> _INSTRUCTIONS FOR THE TASK_:
Your reply should be an exact copy of every entry, with the pictures removed.

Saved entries
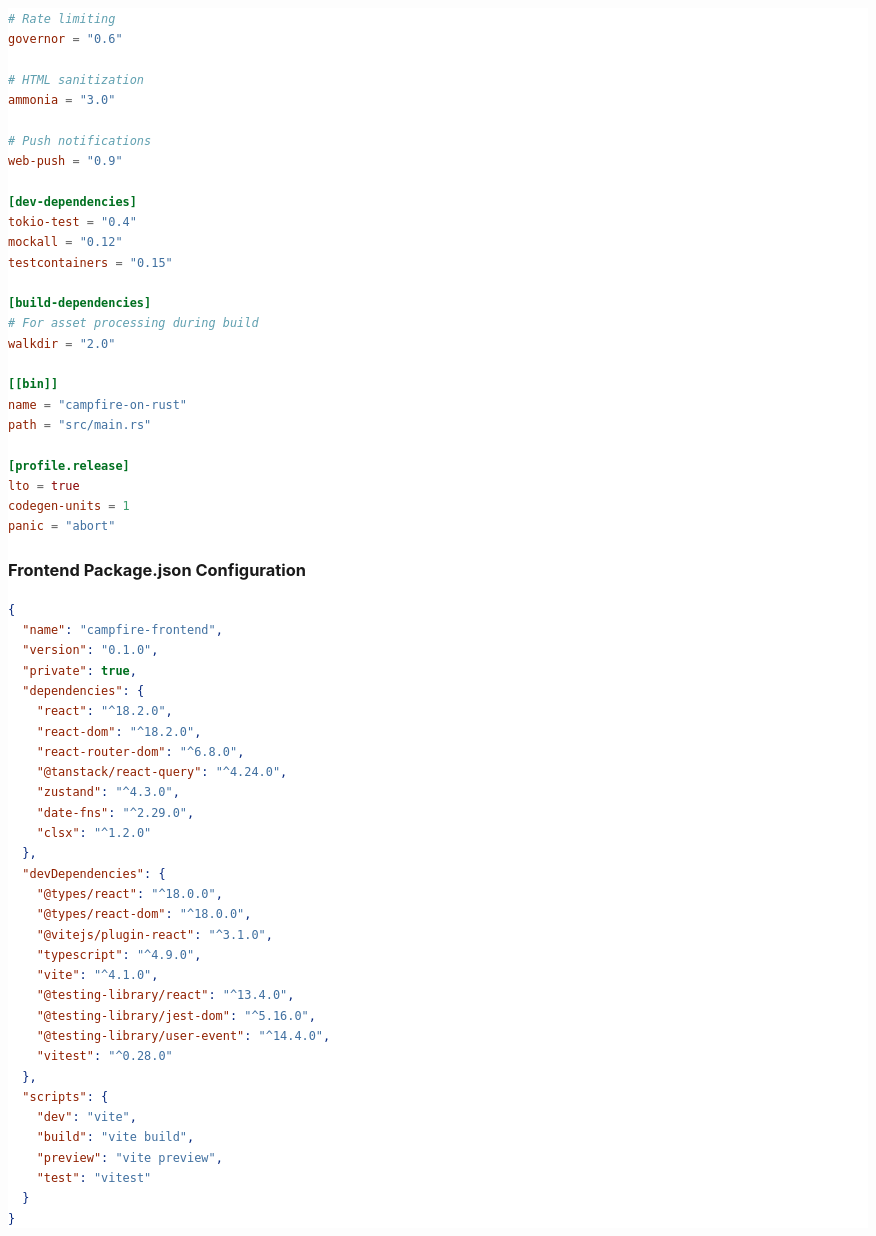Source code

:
 ```toml
# Rate limiting
governor = "0.6"

# HTML sanitization
ammonia = "3.0"

# Push notifications
web-push = "0.9"

[dev-dependencies]
tokio-test = "0.4"
mockall = "0.12"
testcontainers = "0.15"

[build-dependencies]
# For asset processing during build
walkdir = "2.0"

[[bin]]
name = "campfire-on-rust"
path = "src/main.rs"

[profile.release]
lto = true
codegen-units = 1
panic = "abort"
```

### Frontend Package.json Configuration

```json
{
  "name": "campfire-frontend",
  "version": "0.1.0",
  "private": true,
  "dependencies": {
    "react": "^18.2.0",
    "react-dom": "^18.2.0",
    "react-router-dom": "^6.8.0",
    "@tanstack/react-query": "^4.24.0",
    "zustand": "^4.3.0",
    "date-fns": "^2.29.0",
    "clsx": "^1.2.0"
  },
  "devDependencies": {
    "@types/react": "^18.0.0",
    "@types/react-dom": "^18.0.0",
    "@vitejs/plugin-react": "^3.1.0",
    "typescript": "^4.9.0",
    "vite": "^4.1.0",
    "@testing-library/react": "^13.4.0",
    "@testing-library/jest-dom": "^5.16.0",
    "@testing-library/user-event": "^14.4.0",
    "vitest": "^0.28.0"
  },
  "scripts": {
    "dev": "vite",
    "build": "vite build",
    "preview": "vite preview",
    "test": "vitest"
  }
}
```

> _OUTPUT FOR THIS TASK_:
Source code

:
 ```toml
# Rate limiting
governor = "0.6"

# HTML sanitization
ammonia = "3.0"

# Push notifications
web-push = "0.9"

[dev-dependencies]
tokio-test = "0.4"
mockall = "0.12"
testcontainers = "0.15"

[build-dependencies]
# For asset processing during build
walkdir = "2.0"

[[bin]]
name = "campfire-on-rust"
path = "src/main.rs"

[profile.release]
lto = true
codegen-units = 1
panic = "abort"
```

### Frontend Package.json Configuration

```json
{
  "name": "campfire-frontend",
  "version": "0.1.0",
  "private": true,
  "dependencies": {
    "react": "^18.2.0",
    "react-dom": "^18.2.0",
    "react-router-dom": "^6.8.0",
    "@tanstack/react-query": "^4.24.0",
    "zustand": "^4.3.0",
    "date-fns": "^2.29.0",
    "clsx": "^1.2.0"
  },
  "devDependencies": {
    "@types/react": "^18.0.0",
    "@types/react-dom": "^18.0.0",
    "@vitejs/plugin-react": "^3.1.0",
    "typescript": "^4.9.0",
    "vite": "^4.1.0",
    "@testing-library/react": "^13.4.0",
    "@testing-library/jest-dom": "^5.16.0",
    "@testing-library/user-event": "^14.4.0",
    "vitest": "^0.28.0"
  },
  "scripts": {
    "dev": "vite",
    "build": "vite build",
    "preview": "vite preview",
    "test": "vitest"
  }
}
```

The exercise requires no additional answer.